EXERCISE DIRECTIONS
Your response should contain every line from the data below that holds the string "subtitle".
____ MATERIAL FOR THIS EXERCISE
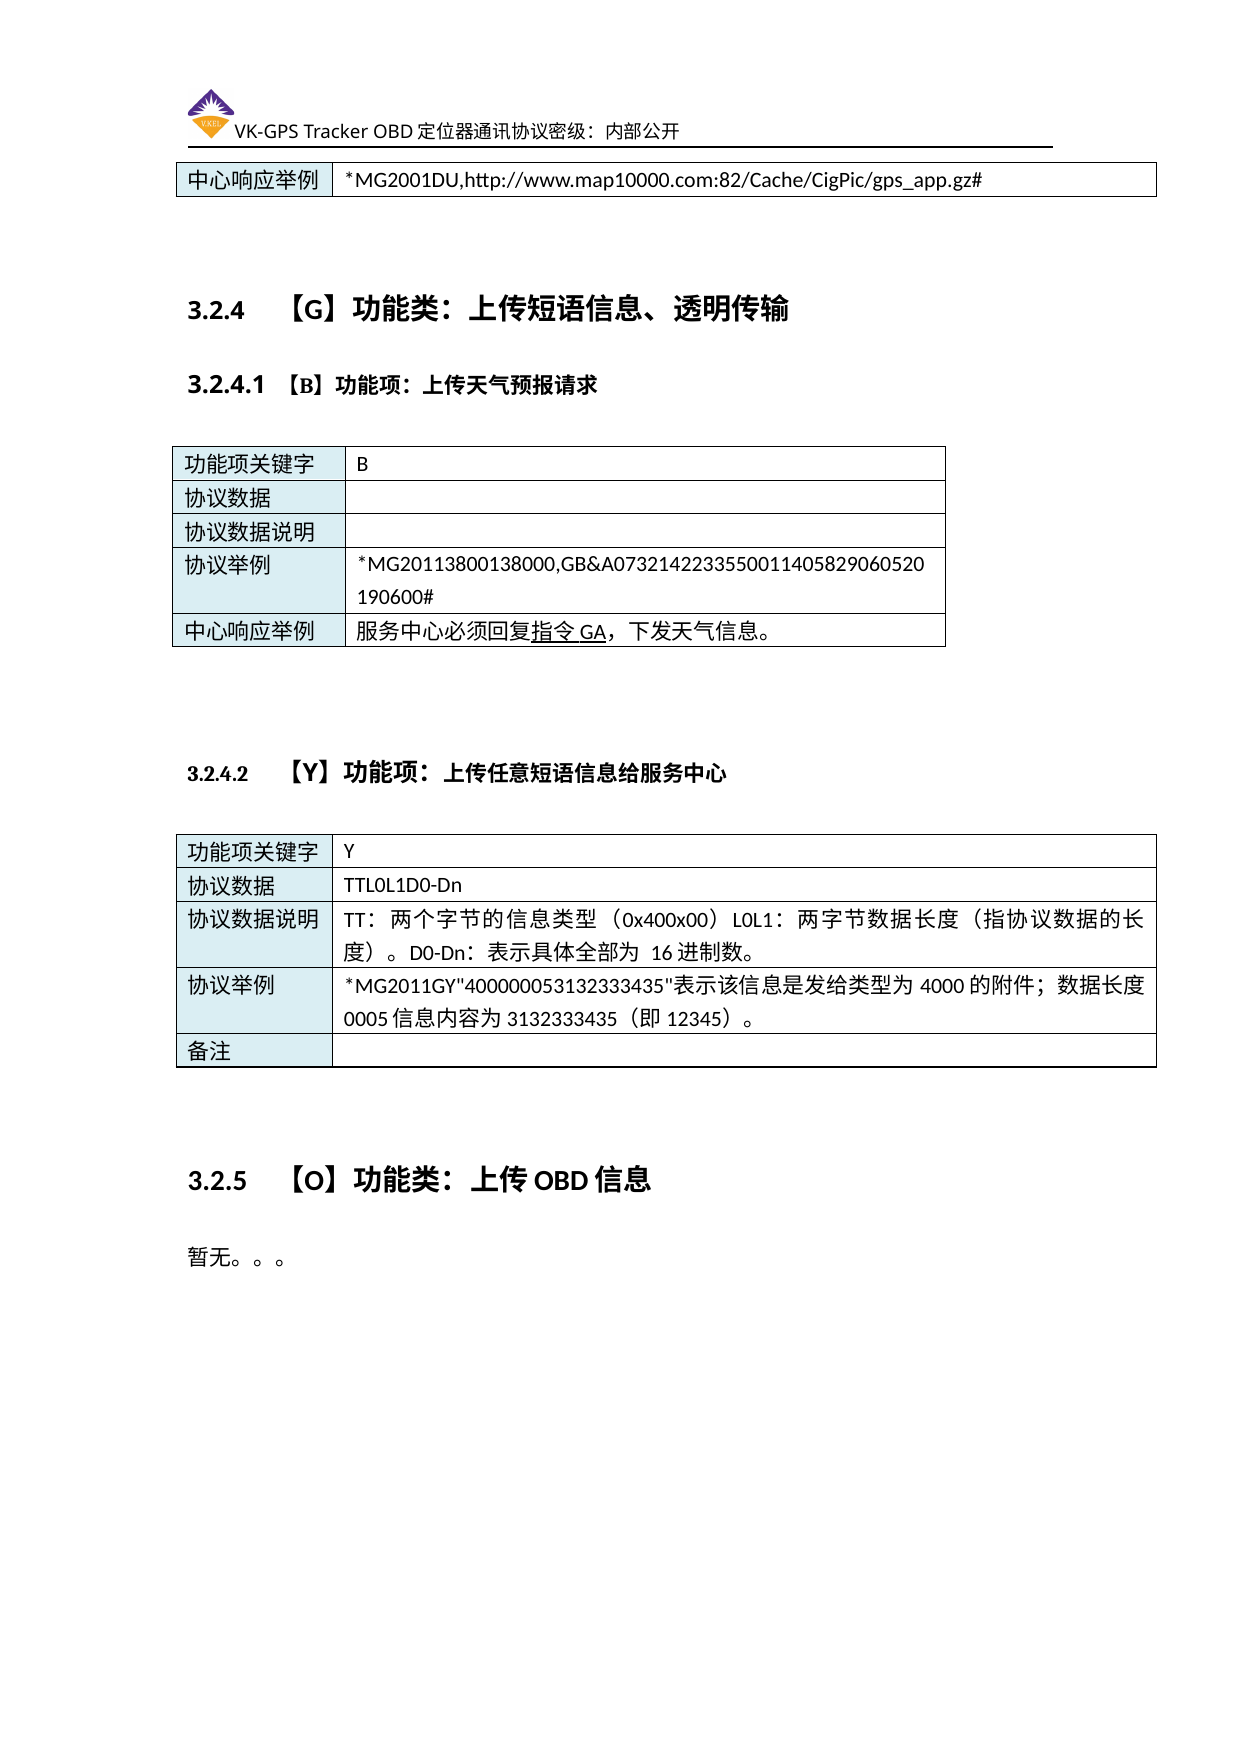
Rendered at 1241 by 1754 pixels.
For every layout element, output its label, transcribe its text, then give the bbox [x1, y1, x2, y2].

table_header B [346, 447, 945, 479]
subtitle 【O】功能类：上传OBD信息 [187, 1145, 1053, 1210]
text 暂无。。。 [187, 1239, 1053, 1272]
table_cell TT：两个字节的信息类型（0x400x00）L0L1：两字节数据长度（指协议数据的长度）。D0-Dn：表示具体全部为 16 进制数。 [333, 902, 1156, 967]
table_cell [333, 1034, 1156, 1066]
subtitle 【G】功能类：上传短语信息、透明传输 [187, 274, 1053, 339]
table_cell TTL0L1D0-Dn [333, 868, 1156, 901]
picture [187, 88, 235, 139]
table_cell [346, 481, 945, 513]
table_cell 协议数据说明 [173, 514, 345, 547]
table_cell 协议数据 [177, 868, 332, 901]
subtitle 【B】功能项：上传天气预报请求 [187, 352, 1053, 417]
table_cell 协议数据 [173, 481, 345, 513]
table_cell 协议数据说明 [177, 902, 332, 967]
table_cell 备注 [177, 1034, 332, 1066]
table_cell *MG2011GY"400000053132333435"表示该信息是发给类型为 4000 的附件；数据长度 0005信息内容为 3132333435（即 12345）。 [333, 968, 1156, 1033]
subtitle 【Y】功能项：上传任意短语信息给服务中心 [187, 738, 1053, 803]
table_header 功能项关键字 [177, 835, 332, 867]
table_cell 服务中心必须回复指令GA，下发天气信息。 [346, 614, 945, 646]
table_cell 协议举例 [173, 548, 345, 613]
table_cell 中心响应举例 [173, 614, 345, 646]
table_cell 中心响应举例 [177, 163, 332, 196]
table_cell [346, 514, 945, 547]
table_cell *MG20113800138000,GB&A0732142233550011405829060520190600# [346, 548, 945, 613]
table_header 功能项关键字 [173, 447, 345, 479]
table_header Y [333, 835, 1156, 867]
table_cell *MG2001DU,http://www.map10000.com:82/Cache/CigPic/gps_app.gz# [333, 163, 1156, 196]
table_cell 协议举例 [177, 968, 332, 1033]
________
RESPONSE TO THIS EXERCISE
subtitle 【O】功能类：上传OBD信息 [187, 1145, 1053, 1210]
subtitle 【G】功能类：上传短语信息、透明传输 [187, 274, 1053, 339]
subtitle 【B】功能项：上传天气预报请求 [187, 352, 1053, 417]
subtitle 【Y】功能项：上传任意短语信息给服务中心 [187, 738, 1053, 803]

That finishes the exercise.